Pulitzer Prize winning New York Times columnist Nicholas Kristof told a story yesterday afternoon to a packed audience in Statler Hall about two 15-year-old Cambodian girls trapped in the despairing shackles of prostitution. He had spoken to both of them for an article he was working on as a reporter and was struck by the fact that after his article ran, they would return to their lives of physical and emotional abuse.
“I had a great front page story and these girls were going to stay behind and die of AIDS,” he said.
So he made a call to the legal counsel at The New York Times and asked if the newspaper had a policy on purchasing human beings. “It turns out they didn’t!” he said to warm laughter from the audience. He bought the girls’ freedom for a total of $350.
“When you get a receipt for buying a human being, it’s a disgrace on our century,” he said.
Kristof, who was joined on stage by his wife, and Pulitzer Prize-winning journalist and Cornell Board of Trustees member Sheryl WuDunn ’81, continually walked a narrow line between journalist and activist.
While telling the stories of young women who have endured widespread abuse in third-world nations, they made a heart-tugging plea to end the violence. Their claim that their work to save young girls was “unusual” for journalists was one of many similar statements that defined the unique nature of their jobs.
Kristof and WuDunn’s appearance, part of the the 20th anniversary celebration of the President’s Council for Cornell Women, focused on what they called the century’s most pressing problem — the worldwide oppression of women. This is also the subject of Half the Sky, their bestselling book released last year.
Kristof described the common humanitarian abuses that continue today as “not just a tragedy, but a real opportunity to take squandered assets and turn them into resources for families and communities.”
In order to solve these problems, the columnist outlined four agenda items: ending of human trafficking, lowering maternal mortality rates, using microfinance to help women make their own living, and providing education for all.
Kristof described human trafficking as a “modern form of slavery,” drawing parallels between the two practices while highlighting some ways that human trafficking is more destructive than slavery of the 18th century. While approximately 80,000 slaves were transported per year via the transatlantic slave trade, more than 800,000 people cross international borders annually as a result of human trafficking, Kristof noted. Additionally, victims of the human slave trade today are often more at risk due to their relative disposability.
“One of the things that protected slaves to some degree was their commercial value. They were worth a lot of money,” Kristof said. “Slave owers did not want them to die.”
An 18th century slave would be worth approximately $40,000 today, while a prostitute in a country like India or Pakistan would be worth only a few hundred dollars, according to Kristof.
“That is why brothel owners do gouge out their eyes or kill them,” he said.
Maternal health is another issue high on Kristof’s humanitarian to do list.
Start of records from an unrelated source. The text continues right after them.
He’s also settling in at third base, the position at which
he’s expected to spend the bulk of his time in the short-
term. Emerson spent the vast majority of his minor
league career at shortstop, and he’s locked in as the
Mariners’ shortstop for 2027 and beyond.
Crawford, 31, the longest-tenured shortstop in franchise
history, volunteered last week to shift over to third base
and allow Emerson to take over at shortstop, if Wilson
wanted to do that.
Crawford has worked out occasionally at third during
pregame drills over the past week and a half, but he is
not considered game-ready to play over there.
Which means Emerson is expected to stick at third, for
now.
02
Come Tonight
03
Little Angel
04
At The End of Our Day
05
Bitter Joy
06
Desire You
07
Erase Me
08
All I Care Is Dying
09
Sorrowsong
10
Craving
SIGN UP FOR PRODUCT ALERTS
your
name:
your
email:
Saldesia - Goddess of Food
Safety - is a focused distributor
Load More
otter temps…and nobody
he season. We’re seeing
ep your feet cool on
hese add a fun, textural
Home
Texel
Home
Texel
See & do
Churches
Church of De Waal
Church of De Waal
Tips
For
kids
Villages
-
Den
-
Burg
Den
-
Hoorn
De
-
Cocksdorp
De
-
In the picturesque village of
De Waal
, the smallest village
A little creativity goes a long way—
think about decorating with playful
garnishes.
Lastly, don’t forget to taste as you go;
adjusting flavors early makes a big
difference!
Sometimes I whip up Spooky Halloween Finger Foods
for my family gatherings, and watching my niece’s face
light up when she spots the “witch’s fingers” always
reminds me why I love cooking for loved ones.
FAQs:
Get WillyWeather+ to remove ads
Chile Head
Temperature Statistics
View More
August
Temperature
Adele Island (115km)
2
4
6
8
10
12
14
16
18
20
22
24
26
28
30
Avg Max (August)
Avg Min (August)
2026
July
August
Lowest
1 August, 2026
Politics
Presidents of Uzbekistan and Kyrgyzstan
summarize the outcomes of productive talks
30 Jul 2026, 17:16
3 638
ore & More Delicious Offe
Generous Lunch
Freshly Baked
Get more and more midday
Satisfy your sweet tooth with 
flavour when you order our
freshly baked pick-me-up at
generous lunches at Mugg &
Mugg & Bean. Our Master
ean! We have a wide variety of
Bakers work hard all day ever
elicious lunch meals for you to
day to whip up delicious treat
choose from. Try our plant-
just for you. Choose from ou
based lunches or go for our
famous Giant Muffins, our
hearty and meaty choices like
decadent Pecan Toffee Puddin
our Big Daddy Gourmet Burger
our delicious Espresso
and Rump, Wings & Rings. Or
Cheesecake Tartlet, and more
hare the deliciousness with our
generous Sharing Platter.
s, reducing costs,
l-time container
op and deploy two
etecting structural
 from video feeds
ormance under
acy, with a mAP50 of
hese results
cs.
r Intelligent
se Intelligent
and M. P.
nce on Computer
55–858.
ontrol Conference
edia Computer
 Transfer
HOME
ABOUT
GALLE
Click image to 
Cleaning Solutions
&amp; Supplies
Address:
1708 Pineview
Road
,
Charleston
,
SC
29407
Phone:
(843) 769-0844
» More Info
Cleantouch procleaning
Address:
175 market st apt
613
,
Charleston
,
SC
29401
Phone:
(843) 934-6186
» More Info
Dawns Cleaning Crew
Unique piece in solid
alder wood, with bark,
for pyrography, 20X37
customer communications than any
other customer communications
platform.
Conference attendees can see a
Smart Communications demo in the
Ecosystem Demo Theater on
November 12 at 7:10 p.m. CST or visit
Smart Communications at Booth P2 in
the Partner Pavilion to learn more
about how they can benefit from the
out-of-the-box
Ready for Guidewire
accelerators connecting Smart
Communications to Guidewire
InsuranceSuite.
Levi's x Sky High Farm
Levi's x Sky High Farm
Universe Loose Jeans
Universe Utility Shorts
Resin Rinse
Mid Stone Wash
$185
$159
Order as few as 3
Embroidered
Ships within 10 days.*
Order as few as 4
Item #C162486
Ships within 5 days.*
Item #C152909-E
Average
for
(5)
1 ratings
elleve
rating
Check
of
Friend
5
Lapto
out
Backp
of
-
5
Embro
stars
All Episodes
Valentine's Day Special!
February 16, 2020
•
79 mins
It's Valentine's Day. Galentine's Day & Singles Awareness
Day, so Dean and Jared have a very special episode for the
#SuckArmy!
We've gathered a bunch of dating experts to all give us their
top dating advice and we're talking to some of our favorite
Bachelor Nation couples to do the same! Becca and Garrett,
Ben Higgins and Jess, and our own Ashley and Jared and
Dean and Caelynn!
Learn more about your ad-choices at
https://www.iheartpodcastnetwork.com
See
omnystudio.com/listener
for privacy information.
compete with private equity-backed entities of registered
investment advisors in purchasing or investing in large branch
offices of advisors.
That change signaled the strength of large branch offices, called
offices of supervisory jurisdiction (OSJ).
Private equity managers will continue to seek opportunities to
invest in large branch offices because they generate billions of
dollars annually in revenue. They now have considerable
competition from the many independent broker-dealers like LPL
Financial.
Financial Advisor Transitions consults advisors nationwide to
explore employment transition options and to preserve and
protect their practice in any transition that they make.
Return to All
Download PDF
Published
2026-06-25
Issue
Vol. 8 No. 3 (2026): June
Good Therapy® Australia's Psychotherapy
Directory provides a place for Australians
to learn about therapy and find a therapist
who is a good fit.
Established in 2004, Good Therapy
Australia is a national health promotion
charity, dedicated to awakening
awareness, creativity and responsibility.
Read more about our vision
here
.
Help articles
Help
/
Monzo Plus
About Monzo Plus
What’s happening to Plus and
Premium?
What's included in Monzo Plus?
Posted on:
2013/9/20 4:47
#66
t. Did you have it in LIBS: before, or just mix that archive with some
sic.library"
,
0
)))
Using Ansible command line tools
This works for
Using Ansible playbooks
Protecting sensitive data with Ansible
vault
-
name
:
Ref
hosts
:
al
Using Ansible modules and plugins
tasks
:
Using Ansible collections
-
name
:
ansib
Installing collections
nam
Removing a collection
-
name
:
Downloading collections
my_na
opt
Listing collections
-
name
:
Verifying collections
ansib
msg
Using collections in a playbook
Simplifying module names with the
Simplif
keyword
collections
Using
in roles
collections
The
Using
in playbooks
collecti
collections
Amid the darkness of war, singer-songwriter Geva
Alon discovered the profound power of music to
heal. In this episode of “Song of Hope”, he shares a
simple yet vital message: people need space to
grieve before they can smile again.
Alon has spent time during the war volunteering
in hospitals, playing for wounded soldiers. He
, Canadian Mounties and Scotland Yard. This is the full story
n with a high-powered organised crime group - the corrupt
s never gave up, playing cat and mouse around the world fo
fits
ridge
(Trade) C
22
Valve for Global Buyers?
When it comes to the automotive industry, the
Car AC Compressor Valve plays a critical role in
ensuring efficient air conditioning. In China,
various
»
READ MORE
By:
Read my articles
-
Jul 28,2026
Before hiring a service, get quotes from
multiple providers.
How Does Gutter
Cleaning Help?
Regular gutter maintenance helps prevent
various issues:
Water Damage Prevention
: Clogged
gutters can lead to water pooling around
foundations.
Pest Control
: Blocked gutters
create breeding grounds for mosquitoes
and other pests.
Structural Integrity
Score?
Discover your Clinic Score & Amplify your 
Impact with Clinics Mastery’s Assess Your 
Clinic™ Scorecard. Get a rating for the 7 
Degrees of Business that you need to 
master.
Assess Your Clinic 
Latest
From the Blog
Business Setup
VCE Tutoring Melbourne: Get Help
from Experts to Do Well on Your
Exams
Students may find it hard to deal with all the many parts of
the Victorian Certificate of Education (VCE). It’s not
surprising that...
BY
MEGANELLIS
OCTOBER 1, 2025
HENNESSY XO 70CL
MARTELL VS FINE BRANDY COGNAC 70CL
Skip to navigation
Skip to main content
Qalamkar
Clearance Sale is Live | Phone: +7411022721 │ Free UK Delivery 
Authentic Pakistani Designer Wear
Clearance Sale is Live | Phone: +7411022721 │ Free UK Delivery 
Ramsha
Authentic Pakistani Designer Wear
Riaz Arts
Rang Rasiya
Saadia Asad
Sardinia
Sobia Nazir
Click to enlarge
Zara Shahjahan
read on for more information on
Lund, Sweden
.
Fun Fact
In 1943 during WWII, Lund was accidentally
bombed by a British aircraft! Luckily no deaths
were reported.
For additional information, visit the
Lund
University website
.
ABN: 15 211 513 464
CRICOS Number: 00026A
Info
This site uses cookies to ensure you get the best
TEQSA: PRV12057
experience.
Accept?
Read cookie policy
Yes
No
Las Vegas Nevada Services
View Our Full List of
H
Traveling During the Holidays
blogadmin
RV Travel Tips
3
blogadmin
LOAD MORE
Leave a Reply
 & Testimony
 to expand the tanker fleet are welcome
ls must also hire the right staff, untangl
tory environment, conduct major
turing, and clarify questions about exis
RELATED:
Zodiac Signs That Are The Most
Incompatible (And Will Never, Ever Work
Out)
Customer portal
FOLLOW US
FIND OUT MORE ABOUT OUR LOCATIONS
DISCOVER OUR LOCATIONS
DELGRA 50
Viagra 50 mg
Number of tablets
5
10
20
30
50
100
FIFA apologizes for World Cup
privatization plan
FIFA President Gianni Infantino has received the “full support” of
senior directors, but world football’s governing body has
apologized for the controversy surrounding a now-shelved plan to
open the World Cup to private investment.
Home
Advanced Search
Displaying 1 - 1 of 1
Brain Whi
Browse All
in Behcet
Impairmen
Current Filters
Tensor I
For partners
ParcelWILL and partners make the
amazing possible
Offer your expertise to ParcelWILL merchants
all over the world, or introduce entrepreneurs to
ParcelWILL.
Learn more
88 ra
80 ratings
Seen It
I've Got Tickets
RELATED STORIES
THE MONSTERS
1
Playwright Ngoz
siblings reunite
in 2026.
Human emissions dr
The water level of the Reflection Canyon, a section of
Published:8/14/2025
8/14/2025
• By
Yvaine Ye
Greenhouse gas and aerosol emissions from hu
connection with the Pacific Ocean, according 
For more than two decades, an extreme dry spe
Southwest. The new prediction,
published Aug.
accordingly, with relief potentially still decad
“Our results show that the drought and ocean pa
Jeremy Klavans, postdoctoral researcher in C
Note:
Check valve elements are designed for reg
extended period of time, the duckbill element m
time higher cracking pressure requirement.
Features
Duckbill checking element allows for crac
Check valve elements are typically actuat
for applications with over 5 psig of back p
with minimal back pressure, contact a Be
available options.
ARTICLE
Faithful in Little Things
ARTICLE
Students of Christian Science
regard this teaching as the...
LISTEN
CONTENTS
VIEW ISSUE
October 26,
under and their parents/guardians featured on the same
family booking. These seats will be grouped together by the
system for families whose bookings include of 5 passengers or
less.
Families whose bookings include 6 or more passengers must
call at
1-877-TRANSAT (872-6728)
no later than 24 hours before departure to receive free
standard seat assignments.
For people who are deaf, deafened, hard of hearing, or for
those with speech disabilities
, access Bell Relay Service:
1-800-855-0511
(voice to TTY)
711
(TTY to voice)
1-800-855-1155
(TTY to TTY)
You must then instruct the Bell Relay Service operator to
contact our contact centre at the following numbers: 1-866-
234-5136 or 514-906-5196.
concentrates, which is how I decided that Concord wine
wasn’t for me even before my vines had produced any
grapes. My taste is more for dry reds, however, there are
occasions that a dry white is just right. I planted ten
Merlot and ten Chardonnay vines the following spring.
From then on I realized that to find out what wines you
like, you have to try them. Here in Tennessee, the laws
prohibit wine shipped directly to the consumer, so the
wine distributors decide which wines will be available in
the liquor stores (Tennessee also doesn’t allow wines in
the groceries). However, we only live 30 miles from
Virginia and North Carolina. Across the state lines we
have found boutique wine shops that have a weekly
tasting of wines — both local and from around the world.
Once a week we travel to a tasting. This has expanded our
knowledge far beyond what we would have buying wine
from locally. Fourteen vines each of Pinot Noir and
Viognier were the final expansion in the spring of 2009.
He said that maternal mortality claims the lives of more than 350,000 women every year in poorer countries, especially in nations where women are marginalized.
Kristof advocated that microfinance and education are two causes that can lead the way in ending gender inequity worldwide.
One of the “major market failures” in poorer countries, Kristof explained, stems from misconceptions about microfinance. “Microfinance is not only about micro-lending,” Kristof said. “One of the crucial elements of it is micro-savings — giving families the capacity to save money.”
While Kristof admitted that there is no “silver bullet in development,” he expounded on how activists today are learning more about the role education plays in global development.
“We’re learning about how managing menstruation is a way to keep girls in school” he said, citing an Oxford University study that found that giving girls pads decreased their school absenteeism by half.
With 30 minutes in the talk remaining, Kristof and WuDunn took their seats on stage, allowing members of the audience to guide the conversation in a question and answer session.
A 16-year-old girl who identified herself as being from Ithaca High School described the oppression she and her friends and family have suffered — a devastating critique on our own culture if we can not help our own citizens to achieve gender equality, she said.
“We’re not trying to prioritize. We’re just trying to say there are problems around the world that people don’t know about,” WuDunn said. “We are living in a globalized world.”
One questioner asked Kristof how he felt after he purchased the two Cambodian girls out of prostitution, considering that so many other girls in the same circumstances were left behind.
Kristof noted that he was planning to purchase two girls, but one was with a client at the time and he did not want to purchase her until she was done, so he picked an alternate girl he had also spoken with. To this day, he said he wonders what happened to that first girl who was in the wrong place at the wrong time, and therefore did not gain freedom.
“You just have to take reassurance in the changes you can make and the lives you can help even if you’re wary of the lives you can’t help,” he said.